Required work
Rewrite the lines in these rows as one numbered list, skipping blank lines and leaving out the pictures.

Rendered chart images

--- START ---

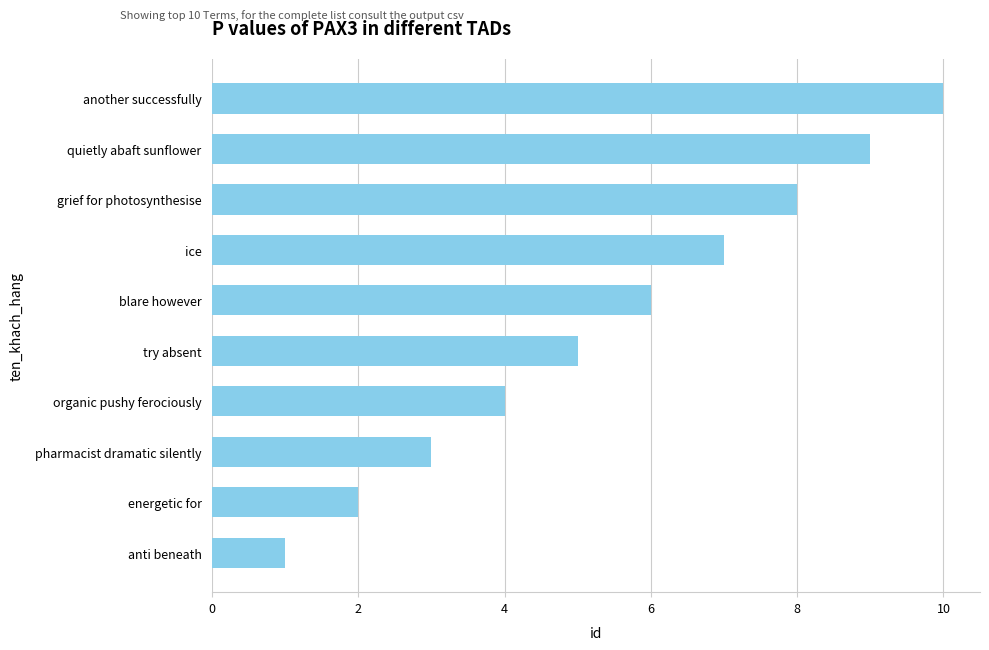

What is the greatest value displayed?

10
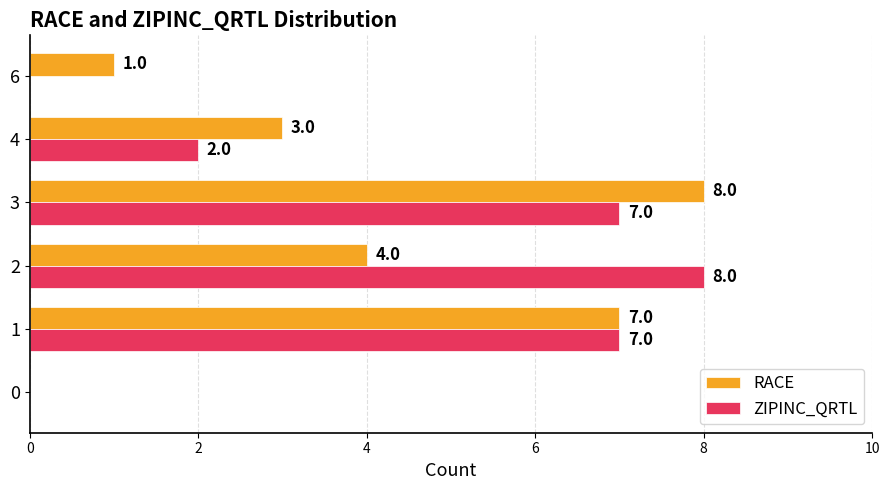

How many RACE values are between 1 and 7?

4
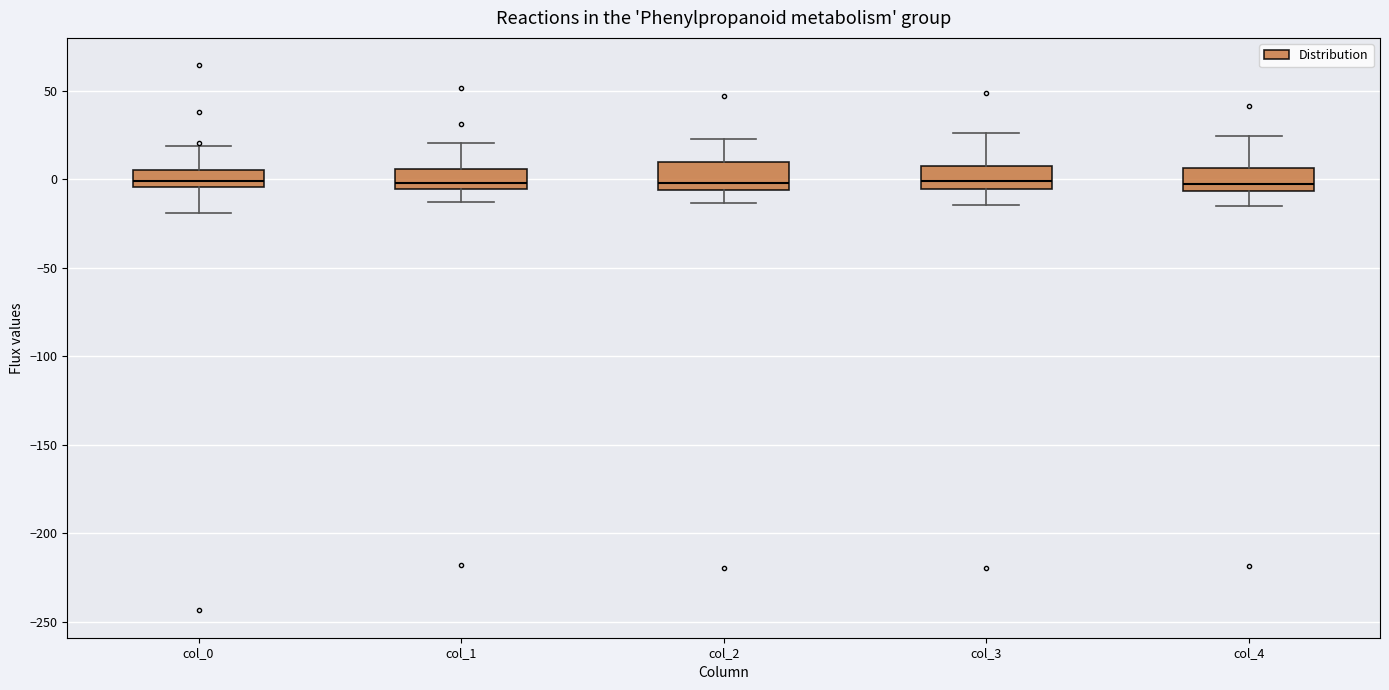

Reading left to right, transcribe this box plot: for each box, give where its median line is, the range the box spans, and where its two whiskers end, as read against the y-axis. The values are not printed on the chart, so give them approximately, as read against the axis.

col_0: median 0, box -5 to 5, whiskers -20 to 20
col_1: median 0, box -5 to 5, whiskers -15 to 20
col_2: median 0, box -5 to 10, whiskers -15 to 25
col_3: median 0, box -5 to 5, whiskers -15 to 25
col_4: median 0, box -5 to 5, whiskers -15 to 25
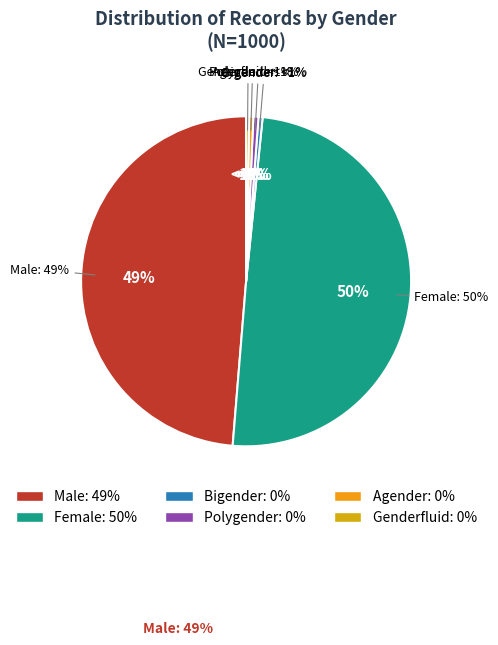

Which category has the smallest portion of the pie?

Genderfluid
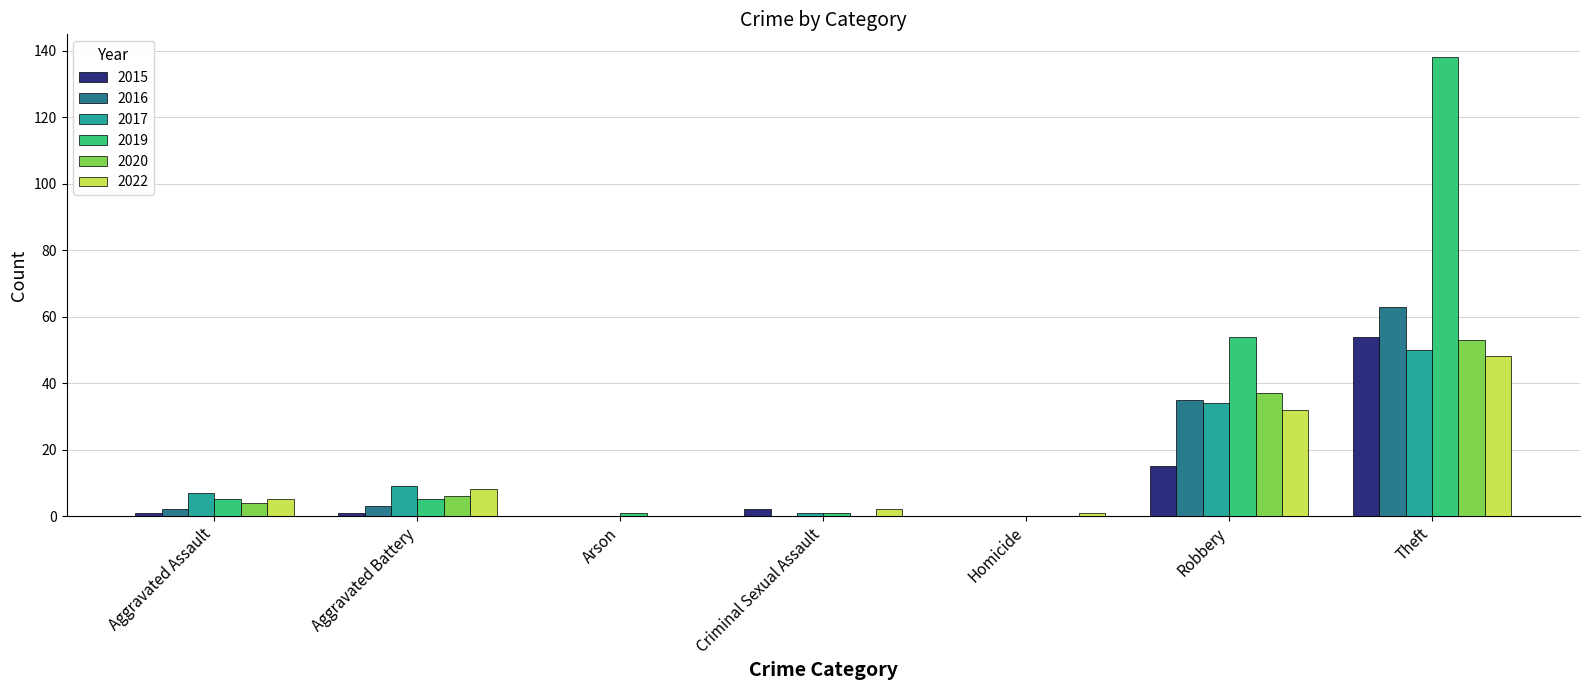

What is the highest value of the 2016 series?

63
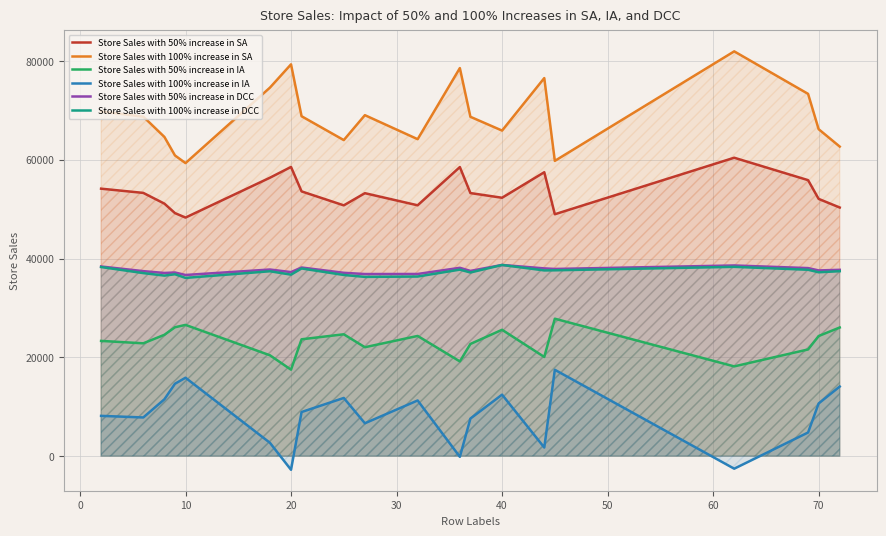

Which series has the largest total across all categories?

Store Sales with 100% increase in SA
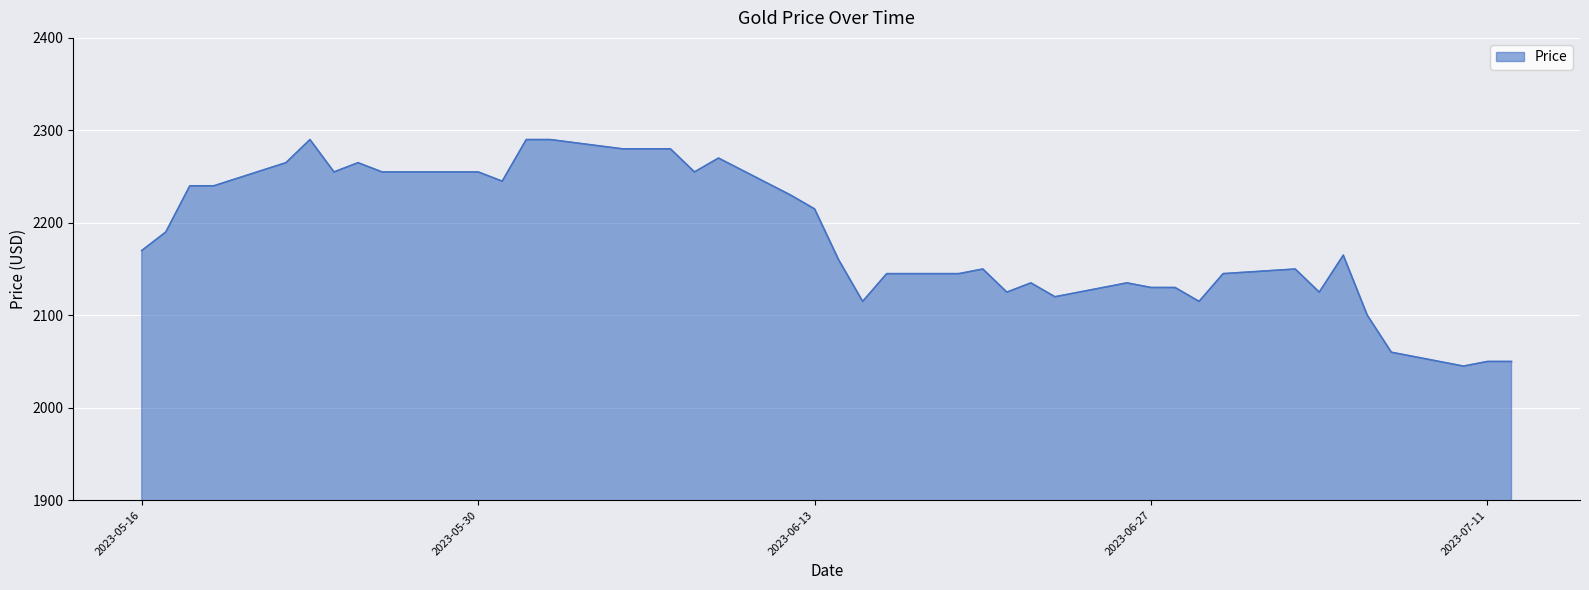

What is the minimum value shown in the chart?

2045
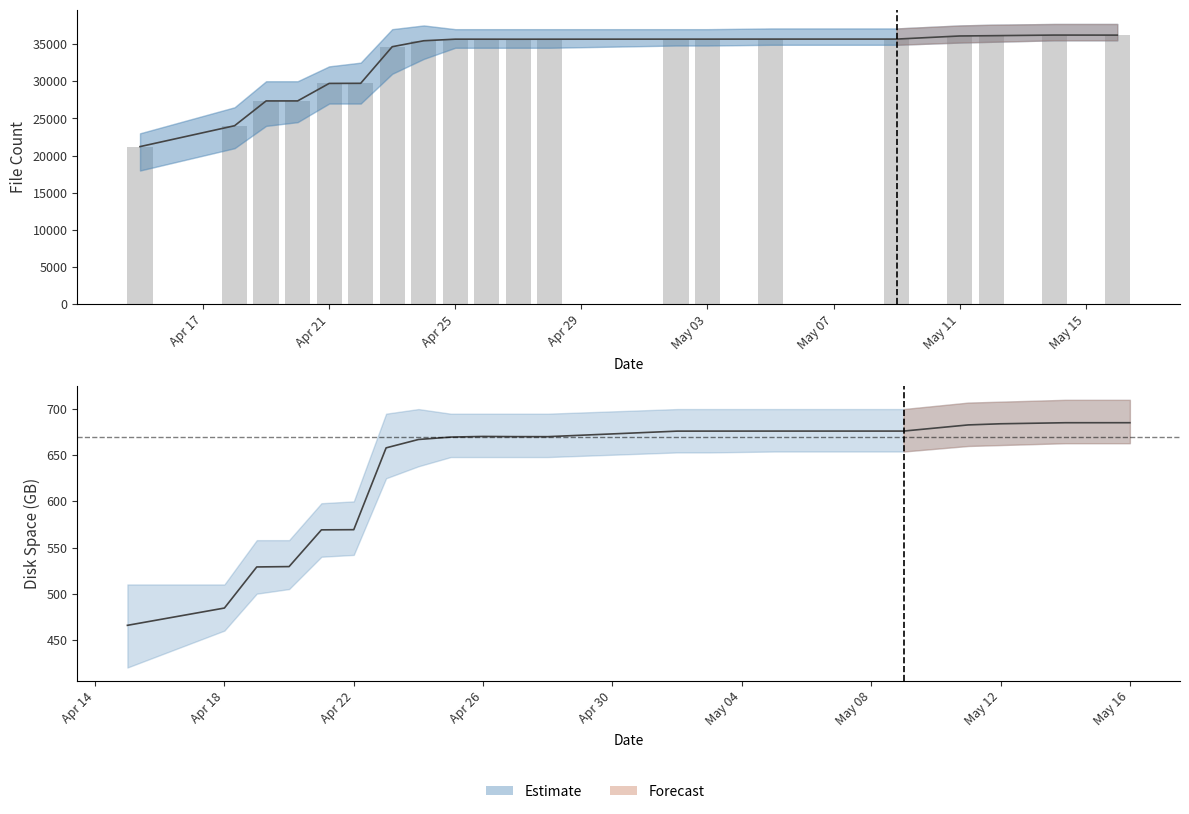

Count the number of data series in this chart.

2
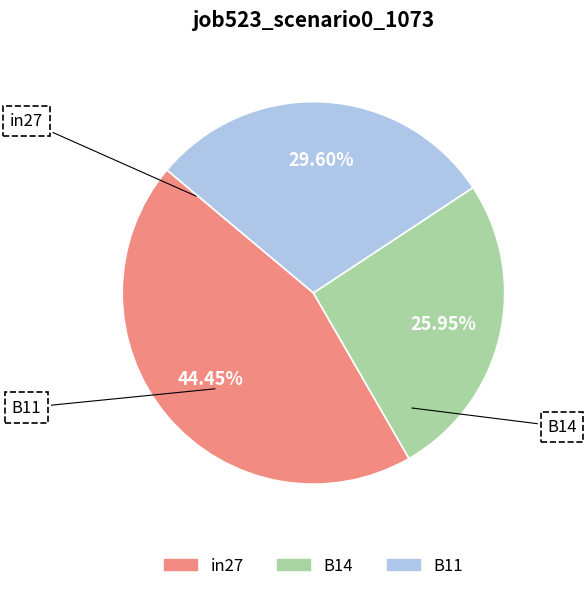

To the nearest percent, what portion does B11 represent?

30%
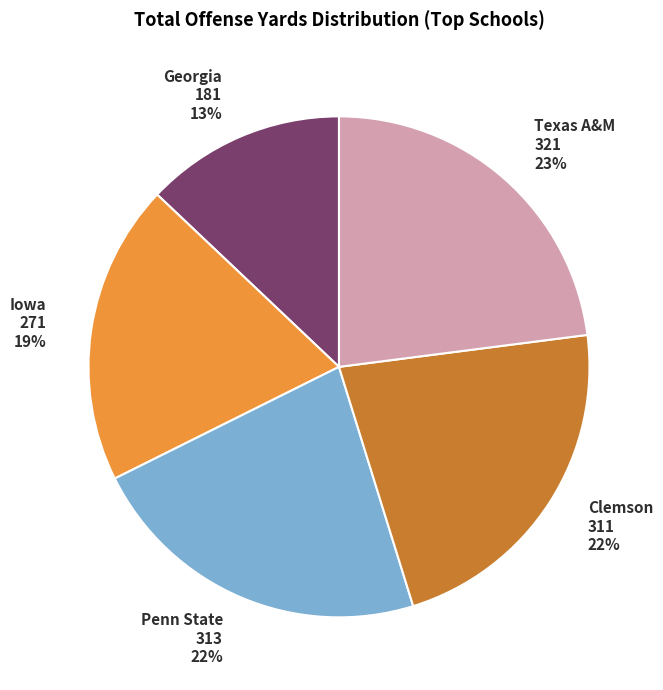

Which slice is the smallest?

Georgia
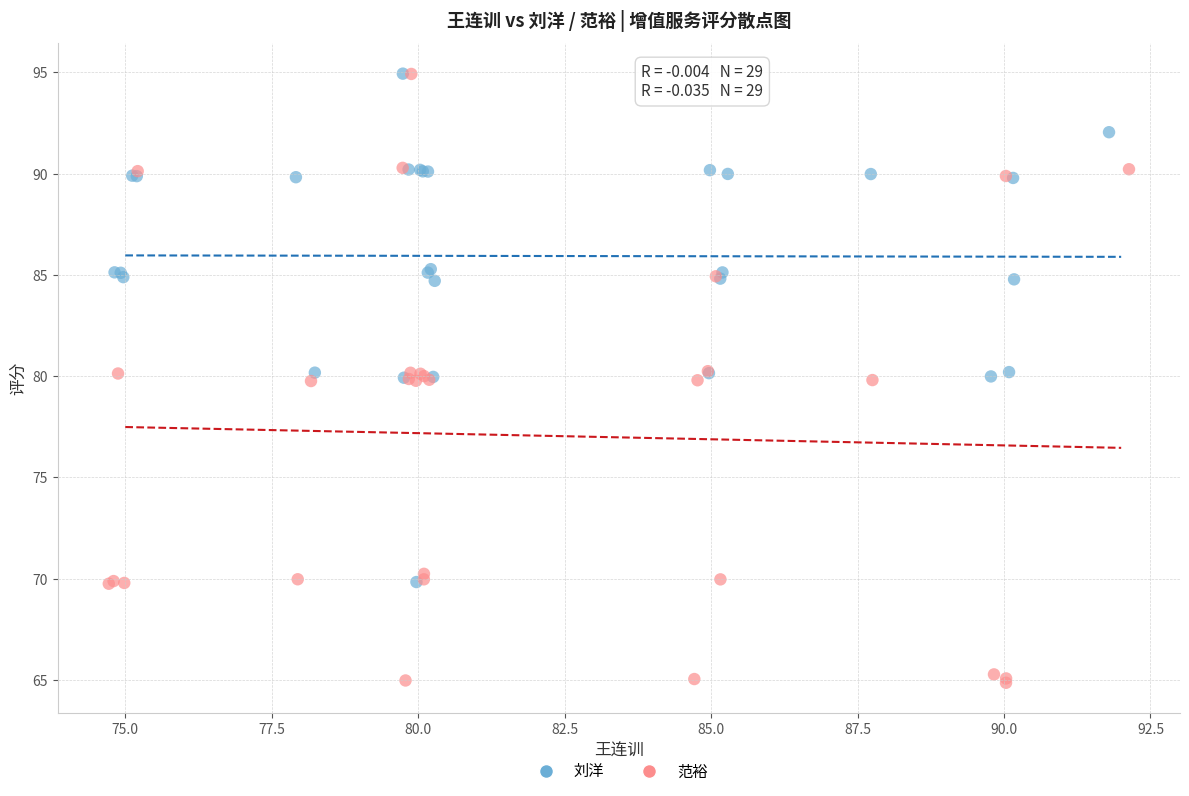

What are all the series names shown in the legend?

刘洋, 范裕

--- END ---

Response
1. What is the greatest value displayed?
2. 10
3. How many RACE values are between 1 and 7?
4. 4
5. Reading left to right, transcribe this box plot: for each box, give where its median line is, the range the box spans, and where its two whiskers end, as read against the y-axis. The values are not printed on the chart, so give them approximately, as read against the axis.
6. col_0: median 0, box -5 to 5, whiskers -20 to 20
7. col_1: median 0, box -5 to 5, whiskers -15 to 20
8. col_2: median 0, box -5 to 10, whiskers -15 to 25
9. col_3: median 0, box -5 to 5, whiskers -15 to 25
10. col_4: median 0, box -5 to 5, whiskers -15 to 25
11. Which category has the smallest portion of the pie?
12. Genderfluid
13. What is the highest value of the 2016 series?
14. 63
15. Which series has the largest total across all categories?
16. Store Sales with 100% increase in SA
17. What is the minimum value shown in the chart?
18. 2045
19. Count the number of data series in this chart.
20. 2
21. To the nearest percent, what portion does B11 represent?
22. 30%
23. Which slice is the smallest?
24. Georgia
25. What are all the series names shown in the legend?
26. 刘洋, 范裕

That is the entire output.